> Written problem 1:
Answer these about the passage on data uncertainty:
(a) What single measures does it give as examples for simplifying data uncertainty in practice?
(b) Which approaches from Operations Research does it name as well known?
(c) In which stages does it say biases present considerable risks to decision quality?
> Written problem 2: Please translate this sentence from the passage on data uncertainty into Spanish: "Numbers get their meaning because we draw inferences from them."
> Written problem 3: Reproduce the part of the passage on data uncertainty starting with "Big data is" and going on through "impact decision making.".

Decision makers must understand the impact of data uncertainty on their decisions and should think of ways to making this impact explicit. This is not new and is not depended on whether the data comes from a big data source or not. Data uncertainty has been around ever since the first optimisation model was created. In practice this uncertainty is simplified by using a single measure, for example the minimum, maximum or average. The impact of that simplification is manifold as Sam Savage explains in The Flaw of Averages. Without explicitly taking into account the uncertainty in (big) data, the outcomes of optimisation models using that data are no better than a wild guess. With the high level of uncertainty of big data,  explicitly taking into account the data uncertainty is even more important. Luckily Operations Research offers various ways to incorporate this uncertainty into the modelling and changes a wild guess into an informed decision. Some well-known approaches are what-if analysis, fuzzy logic, robust optimisation and simulation.

Big data is not objective nor truthful nor credible; It’s a creation of human design and therefore biased. Numbers get their meaning because we draw inferences from them. Biases in the data collection, data analysis and modelling stages present considerable risks to decision quality, and are as important to the big-data equation as the numbers themselves.  Decision makers must know about this uncertainty, know how it will impact decision making.

”Not everything that counts can be counted, 

and not everything that can be counted counts.”

Albert Einstein

> Data shown:
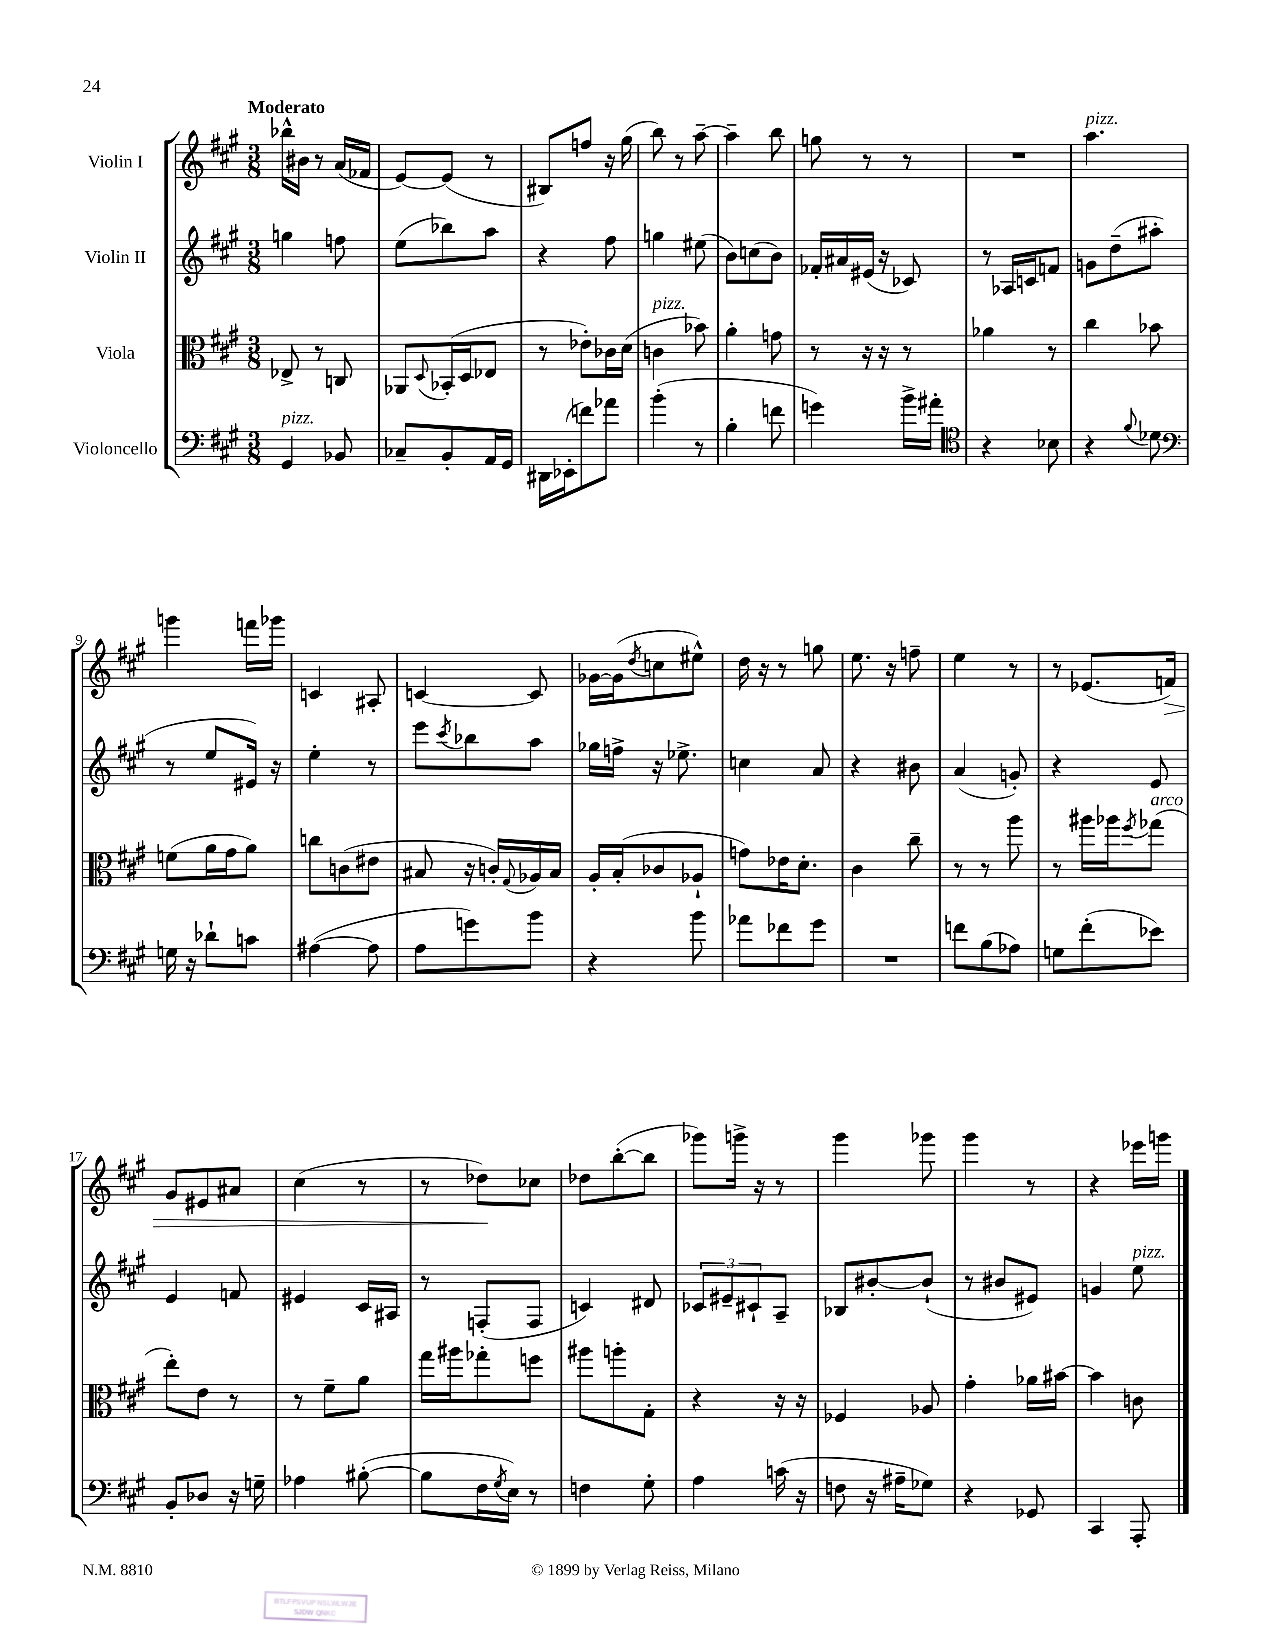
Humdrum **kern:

> Exercise solution 1:
(a) The minimum, maximum or average.
(b) What-if analysis, fuzzy logic, robust optimisation and simulation.
(c) The data collection, data analysis and modelling stages.

> Exercise solution 2: Los números adquieren su significado porque sacamos inferencias de ellos.

> Exercise solution 3:
Big data is not objective nor truthful nor credible; It’s a creation of human design and therefore biased. Numbers get their meaning because we draw inferences from them. Biases in the data collection, data analysis and modelling stages present considerable risks to decision quality, and are as important to the big-data equation as the numbers themselves.  Decision makers must know about this uncertainty, know how it will impact decision making.